My reaction 13 years ago was: “This is the best shit ever.” I really thought it was good!
My reaction now: “Not bad. But could use a bit of crunch. Maybe bacon…”
It really honestly isn’t that funky. Banana and peanut butter is a classic combination. The ketchup adds this sharp, interesting tang. And the mayo? Well, it goes well with the ketchup, and it makes the sandwich taste richer.
Would I make this again? Sure. It’s a nostalgic taste back to my childhood fantasies.
Because when I finally moved to America, I ended being quite disappointed with the food. I found chocolate chip cookies to be sickeningly sweet, the junk food to be subpar to Asian snacks, and traditional lasagna (Garfield’s favorite!) to get cloying after a few bites.

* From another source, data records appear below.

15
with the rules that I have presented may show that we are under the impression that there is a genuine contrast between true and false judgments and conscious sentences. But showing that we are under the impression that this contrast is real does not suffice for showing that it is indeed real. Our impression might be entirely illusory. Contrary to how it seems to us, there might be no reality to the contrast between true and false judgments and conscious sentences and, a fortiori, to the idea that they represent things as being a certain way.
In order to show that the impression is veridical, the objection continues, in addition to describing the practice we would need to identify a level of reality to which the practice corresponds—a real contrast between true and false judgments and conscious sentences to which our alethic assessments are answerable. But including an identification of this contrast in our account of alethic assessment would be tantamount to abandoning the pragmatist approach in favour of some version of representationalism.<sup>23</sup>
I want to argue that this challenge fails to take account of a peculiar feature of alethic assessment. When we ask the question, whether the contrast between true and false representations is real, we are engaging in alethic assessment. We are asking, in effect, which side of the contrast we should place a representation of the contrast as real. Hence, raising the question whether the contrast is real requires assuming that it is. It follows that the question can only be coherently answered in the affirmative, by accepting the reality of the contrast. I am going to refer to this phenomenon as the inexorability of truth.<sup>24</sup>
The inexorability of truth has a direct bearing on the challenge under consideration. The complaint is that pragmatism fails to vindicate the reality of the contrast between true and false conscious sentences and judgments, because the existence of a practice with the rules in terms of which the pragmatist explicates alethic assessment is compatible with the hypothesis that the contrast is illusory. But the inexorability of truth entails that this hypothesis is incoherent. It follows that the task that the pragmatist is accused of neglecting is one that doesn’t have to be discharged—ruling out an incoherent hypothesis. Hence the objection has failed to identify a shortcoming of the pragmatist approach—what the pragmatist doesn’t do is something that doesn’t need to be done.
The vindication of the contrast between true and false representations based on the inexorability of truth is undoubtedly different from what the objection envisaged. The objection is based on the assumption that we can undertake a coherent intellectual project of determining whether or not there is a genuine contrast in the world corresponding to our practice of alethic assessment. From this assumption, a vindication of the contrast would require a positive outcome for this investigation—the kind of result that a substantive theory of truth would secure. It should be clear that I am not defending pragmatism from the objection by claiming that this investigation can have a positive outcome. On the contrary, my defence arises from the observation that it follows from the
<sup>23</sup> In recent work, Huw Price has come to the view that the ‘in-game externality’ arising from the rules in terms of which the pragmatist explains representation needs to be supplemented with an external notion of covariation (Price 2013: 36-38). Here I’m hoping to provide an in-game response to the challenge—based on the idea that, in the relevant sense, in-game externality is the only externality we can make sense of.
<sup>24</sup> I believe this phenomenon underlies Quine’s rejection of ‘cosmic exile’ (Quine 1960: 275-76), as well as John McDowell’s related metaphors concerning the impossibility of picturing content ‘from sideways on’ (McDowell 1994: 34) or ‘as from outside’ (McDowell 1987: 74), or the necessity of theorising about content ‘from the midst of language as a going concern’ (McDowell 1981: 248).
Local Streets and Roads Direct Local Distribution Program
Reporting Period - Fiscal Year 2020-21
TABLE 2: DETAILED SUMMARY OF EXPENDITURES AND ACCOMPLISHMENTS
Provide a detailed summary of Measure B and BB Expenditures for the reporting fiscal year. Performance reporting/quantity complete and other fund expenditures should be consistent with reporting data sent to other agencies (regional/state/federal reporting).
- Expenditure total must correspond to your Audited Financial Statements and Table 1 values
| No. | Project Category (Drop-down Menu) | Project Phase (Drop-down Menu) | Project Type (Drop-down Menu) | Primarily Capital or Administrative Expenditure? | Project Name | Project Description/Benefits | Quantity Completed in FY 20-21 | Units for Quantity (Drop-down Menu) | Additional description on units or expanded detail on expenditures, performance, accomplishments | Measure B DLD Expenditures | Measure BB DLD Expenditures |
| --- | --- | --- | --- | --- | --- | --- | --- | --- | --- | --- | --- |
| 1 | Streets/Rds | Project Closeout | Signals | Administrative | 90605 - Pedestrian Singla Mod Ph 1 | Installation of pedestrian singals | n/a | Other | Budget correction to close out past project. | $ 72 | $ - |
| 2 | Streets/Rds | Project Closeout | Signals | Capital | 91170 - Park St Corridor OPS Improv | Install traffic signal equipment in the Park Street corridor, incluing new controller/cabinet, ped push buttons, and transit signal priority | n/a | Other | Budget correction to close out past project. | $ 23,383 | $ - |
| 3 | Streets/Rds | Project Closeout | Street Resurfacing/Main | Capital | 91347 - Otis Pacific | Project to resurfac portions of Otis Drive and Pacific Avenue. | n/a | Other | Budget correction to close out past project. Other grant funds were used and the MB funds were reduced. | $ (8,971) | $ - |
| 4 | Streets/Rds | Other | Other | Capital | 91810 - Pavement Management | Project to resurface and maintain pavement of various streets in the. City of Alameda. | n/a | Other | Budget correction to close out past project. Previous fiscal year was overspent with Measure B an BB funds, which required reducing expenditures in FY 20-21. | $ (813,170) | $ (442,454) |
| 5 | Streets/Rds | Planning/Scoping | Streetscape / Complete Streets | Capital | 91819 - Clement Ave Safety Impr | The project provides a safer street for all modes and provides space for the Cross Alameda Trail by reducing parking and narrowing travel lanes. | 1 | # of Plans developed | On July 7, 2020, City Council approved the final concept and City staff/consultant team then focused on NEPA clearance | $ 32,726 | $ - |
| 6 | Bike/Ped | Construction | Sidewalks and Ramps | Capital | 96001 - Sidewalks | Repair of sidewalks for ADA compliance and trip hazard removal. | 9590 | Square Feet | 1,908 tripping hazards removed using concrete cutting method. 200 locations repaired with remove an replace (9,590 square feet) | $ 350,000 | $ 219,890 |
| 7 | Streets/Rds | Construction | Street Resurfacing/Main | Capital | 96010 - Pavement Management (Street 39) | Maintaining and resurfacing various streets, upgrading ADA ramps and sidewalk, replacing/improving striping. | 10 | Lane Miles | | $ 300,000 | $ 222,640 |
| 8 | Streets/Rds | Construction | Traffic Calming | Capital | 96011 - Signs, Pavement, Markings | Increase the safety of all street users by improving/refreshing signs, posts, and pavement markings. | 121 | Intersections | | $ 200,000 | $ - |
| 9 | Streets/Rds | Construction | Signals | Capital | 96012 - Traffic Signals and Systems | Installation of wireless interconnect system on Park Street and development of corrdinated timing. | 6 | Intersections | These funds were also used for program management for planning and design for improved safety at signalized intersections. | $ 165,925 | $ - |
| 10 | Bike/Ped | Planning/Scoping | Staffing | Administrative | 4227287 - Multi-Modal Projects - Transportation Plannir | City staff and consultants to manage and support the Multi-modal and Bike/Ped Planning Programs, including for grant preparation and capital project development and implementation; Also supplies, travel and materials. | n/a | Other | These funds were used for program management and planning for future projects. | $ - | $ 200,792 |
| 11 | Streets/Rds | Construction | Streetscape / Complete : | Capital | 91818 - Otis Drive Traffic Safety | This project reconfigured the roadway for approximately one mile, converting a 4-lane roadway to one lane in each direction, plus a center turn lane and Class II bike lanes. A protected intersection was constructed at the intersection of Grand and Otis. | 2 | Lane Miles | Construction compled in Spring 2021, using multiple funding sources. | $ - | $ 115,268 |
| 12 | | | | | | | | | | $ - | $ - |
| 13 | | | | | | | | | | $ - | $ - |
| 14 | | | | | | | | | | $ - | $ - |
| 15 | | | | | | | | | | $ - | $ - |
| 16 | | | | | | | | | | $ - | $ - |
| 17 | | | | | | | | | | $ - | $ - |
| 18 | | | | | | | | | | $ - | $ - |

Now, I find myself fantasizing about all the Singaporean food I failed to appreciate while I was there. The grass is always greener on the other side, hey?
But hey, at least I always have this “white people” sandwich to remind me that I am right now living my childhood fantasy. Or should I say, childFood fantasy…
Question of the Day: Did you have a ChildFood fantasy, inspired by a book, film, etc? Is there a particular form of literary medium that makes you super hungry?
P.S. Thank you for all your support on my last post. You guys all rock, and I felt tons better.